Talk, or more accurately gossip, is rife but honesty is rare. Lies are told upon lies and truths are denied, to the point where it is impossible to know with any certainty what is fact and what is fabrication. It is certainly clear that the distinction has blurred for several of the characters.
This is a faithful revival of Tennessee Williams’ 1955 Pulitzer Prize winning play. Everything looks and sounds right, in their handling of the southern drawl the cast score a points victory, Sarah Esdaile’s direction is fluid and focussed. However, something doesn’t quite hit home. As the emotions heighten through the 3 acts the drama doesn’t quite follow. The themes of repression, deceit, greed and mortality are all clearly realised but the crisis at the heart of this decaying family never completely translates.

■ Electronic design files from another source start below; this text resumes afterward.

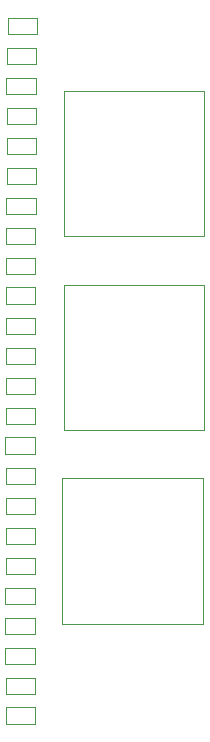
<source format=gbr>
G04 #@! TF.FileFunction,Other,User*
%FSLAX46Y46*%
G04 Gerber Fmt 4.6, Leading zero omitted, Abs format (unit mm)*
G04 Created by KiCad (PCBNEW 4.0.7) date 07/31/18 13:50:20*
%MOMM*%
%LPD*%
G01*
G04 APERTURE LIST*
%ADD10C,0.100000*%
%ADD11C,0.050000*%
G04 APERTURE END LIST*
D10*
D11*
X56860000Y-74110000D02*
X59360000Y-74110000D01*
X56860000Y-74110000D02*
X56860000Y-72710000D01*
X59360000Y-72710000D02*
X59360000Y-74110000D01*
X59360000Y-72710000D02*
X56860000Y-72710000D01*
X56810000Y-76660000D02*
X59310000Y-76660000D01*
X56810000Y-76660000D02*
X56810000Y-75260000D01*
X59310000Y-75260000D02*
X59310000Y-76660000D01*
X59310000Y-75260000D02*
X56810000Y-75260000D01*
X56760000Y-79200000D02*
X59260000Y-79200000D01*
X56760000Y-79200000D02*
X56760000Y-77800000D01*
X59260000Y-77800000D02*
X59260000Y-79200000D01*
X59260000Y-77800000D02*
X56760000Y-77800000D01*
X56780000Y-81740000D02*
X59280000Y-81740000D01*
X56780000Y-81740000D02*
X56780000Y-80340000D01*
X59280000Y-80340000D02*
X59280000Y-81740000D01*
X59280000Y-80340000D02*
X56780000Y-80340000D01*
X56800000Y-84280000D02*
X59300000Y-84280000D01*
X56800000Y-84280000D02*
X56800000Y-82880000D01*
X59300000Y-82880000D02*
X59300000Y-84280000D01*
X59300000Y-82880000D02*
X56800000Y-82880000D01*
X56780000Y-86810000D02*
X59280000Y-86810000D01*
X56780000Y-86810000D02*
X56780000Y-85410000D01*
X59280000Y-85410000D02*
X59280000Y-86810000D01*
X59280000Y-85410000D02*
X56780000Y-85410000D01*
X56750000Y-89350000D02*
X59250000Y-89350000D01*
X56750000Y-89350000D02*
X56750000Y-87950000D01*
X59250000Y-87950000D02*
X59250000Y-89350000D01*
X59250000Y-87950000D02*
X56750000Y-87950000D01*
X56720000Y-91900000D02*
X59220000Y-91900000D01*
X56720000Y-91900000D02*
X56720000Y-90500000D01*
X59220000Y-90500000D02*
X59220000Y-91900000D01*
X59220000Y-90500000D02*
X56720000Y-90500000D01*
X56690000Y-94430000D02*
X59190000Y-94430000D01*
X56690000Y-94430000D02*
X56690000Y-93030000D01*
X59190000Y-93030000D02*
X59190000Y-94430000D01*
X59190000Y-93030000D02*
X56690000Y-93030000D01*
X56710000Y-96960000D02*
X59210000Y-96960000D01*
X56710000Y-96960000D02*
X56710000Y-95560000D01*
X59210000Y-95560000D02*
X59210000Y-96960000D01*
X59210000Y-95560000D02*
X56710000Y-95560000D01*
X56700000Y-99510000D02*
X59200000Y-99510000D01*
X56700000Y-99510000D02*
X56700000Y-98110000D01*
X59200000Y-98110000D02*
X59200000Y-99510000D01*
X59200000Y-98110000D02*
X56700000Y-98110000D01*
X56700000Y-102050000D02*
X59200000Y-102050000D01*
X56700000Y-102050000D02*
X56700000Y-100650000D01*
X59200000Y-100650000D02*
X59200000Y-102050000D01*
X59200000Y-100650000D02*
X56700000Y-100650000D01*
X56700000Y-104590000D02*
X59200000Y-104590000D01*
X56700000Y-104590000D02*
X56700000Y-103190000D01*
X59200000Y-103190000D02*
X59200000Y-104590000D01*
X59200000Y-103190000D02*
X56700000Y-103190000D01*
X56700000Y-107130000D02*
X59200000Y-107130000D01*
X56700000Y-107130000D02*
X56700000Y-105730000D01*
X59200000Y-105730000D02*
X59200000Y-107130000D01*
X59200000Y-105730000D02*
X56700000Y-105730000D01*
X56680000Y-109660000D02*
X59180000Y-109660000D01*
X56680000Y-109660000D02*
X56680000Y-108260000D01*
X59180000Y-108260000D02*
X59180000Y-109660000D01*
X59180000Y-108260000D02*
X56680000Y-108260000D01*
X56700000Y-112210000D02*
X59200000Y-112210000D01*
X56700000Y-112210000D02*
X56700000Y-110810000D01*
X59200000Y-110810000D02*
X59200000Y-112210000D01*
X59200000Y-110810000D02*
X56700000Y-110810000D01*
X56700000Y-114750000D02*
X59200000Y-114750000D01*
X56700000Y-114750000D02*
X56700000Y-113350000D01*
X59200000Y-113350000D02*
X59200000Y-114750000D01*
X59200000Y-113350000D02*
X56700000Y-113350000D01*
X56710000Y-117290000D02*
X59210000Y-117290000D01*
X56710000Y-117290000D02*
X56710000Y-115890000D01*
X59210000Y-115890000D02*
X59210000Y-117290000D01*
X59210000Y-115890000D02*
X56710000Y-115890000D01*
X56690000Y-119830000D02*
X59190000Y-119830000D01*
X56690000Y-119830000D02*
X56690000Y-118430000D01*
X59190000Y-118430000D02*
X59190000Y-119830000D01*
X59190000Y-118430000D02*
X56690000Y-118430000D01*
X56670000Y-122370000D02*
X59170000Y-122370000D01*
X56670000Y-122370000D02*
X56670000Y-120970000D01*
X59170000Y-120970000D02*
X59170000Y-122370000D01*
X59170000Y-120970000D02*
X56670000Y-120970000D01*
X56670000Y-124910000D02*
X59170000Y-124910000D01*
X56670000Y-124910000D02*
X56670000Y-123510000D01*
X59170000Y-123510000D02*
X59170000Y-124910000D01*
X59170000Y-123510000D02*
X56670000Y-123510000D01*
X56670000Y-127450000D02*
X59170000Y-127450000D01*
X56670000Y-127450000D02*
X56670000Y-126050000D01*
X59170000Y-126050000D02*
X59170000Y-127450000D01*
X59170000Y-126050000D02*
X56670000Y-126050000D01*
X56700000Y-129990000D02*
X59200000Y-129990000D01*
X56700000Y-129990000D02*
X56700000Y-128590000D01*
X59200000Y-128590000D02*
X59200000Y-129990000D01*
X59200000Y-128590000D02*
X56700000Y-128590000D01*
X56700000Y-132520000D02*
X59200000Y-132520000D01*
X56700000Y-132520000D02*
X56700000Y-131120000D01*
X59200000Y-131120000D02*
X59200000Y-132520000D01*
X59200000Y-131120000D02*
X56700000Y-131120000D01*
X73530000Y-78940000D02*
X73530000Y-91240000D01*
X61630000Y-78940000D02*
X61630000Y-91240000D01*
X73530000Y-78940000D02*
X61630000Y-78940000D01*
X73530000Y-91240000D02*
X61630000Y-91240000D01*
X73530000Y-95320000D02*
X73530000Y-107620000D01*
X61630000Y-95320000D02*
X61630000Y-107620000D01*
X73530000Y-95320000D02*
X61630000Y-95320000D01*
X73530000Y-107620000D02*
X61630000Y-107620000D01*
X73400000Y-111710000D02*
X73400000Y-124010000D01*
X61500000Y-111710000D02*
X61500000Y-124010000D01*
X73400000Y-111710000D02*
X61500000Y-111710000D01*
X73400000Y-124010000D02*
X61500000Y-124010000D01*
M02*

</source>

Part of the problem is the clashing dynamics within the central relationships. As Brick’s cunning and aspirational wife Maggie, Zoe Boyle really goes to town on the sultry Southern Belle persona, she plays it big and bold and sexy. The performance holds together the first act but does clash against Jamie Parker’s portrayal of Brick who most of the time comes across as a petulant teenager. It’s a believable interpretation, after all Brick’s most defining moments, both good and bad, came as a teenage football star. It makes sense that he is still stranded there, unable or unwilling to address the guilt and disgust he feels over the death of his best friend and the feelings they had for each other. Good performances both, but as a believable couple, albeit poles apart, it doesn’t quite ring true.
Similarly, Richard Cordery is fittingly dominant as Big Daddy. This is a skilled, nuanced performance that deftly moves between rage and compassion, acceptance and denial but Amanda Boxer’s Big Momma is much more broad and theatrical. She elicits a high number of laughs from her highly-strung performance but the result is that the desperately sad and often violent clashes between her and Big Daddy don’t deliver the devastating impact they should.
There is so much good work on display here but the sum of the parts doesn’t quite equal the whole. For all the on-stage talk of heat one never truly feels it.
Cat on a Hot Tin Roof runs at the West Yorkshire Playhouse until 27 October.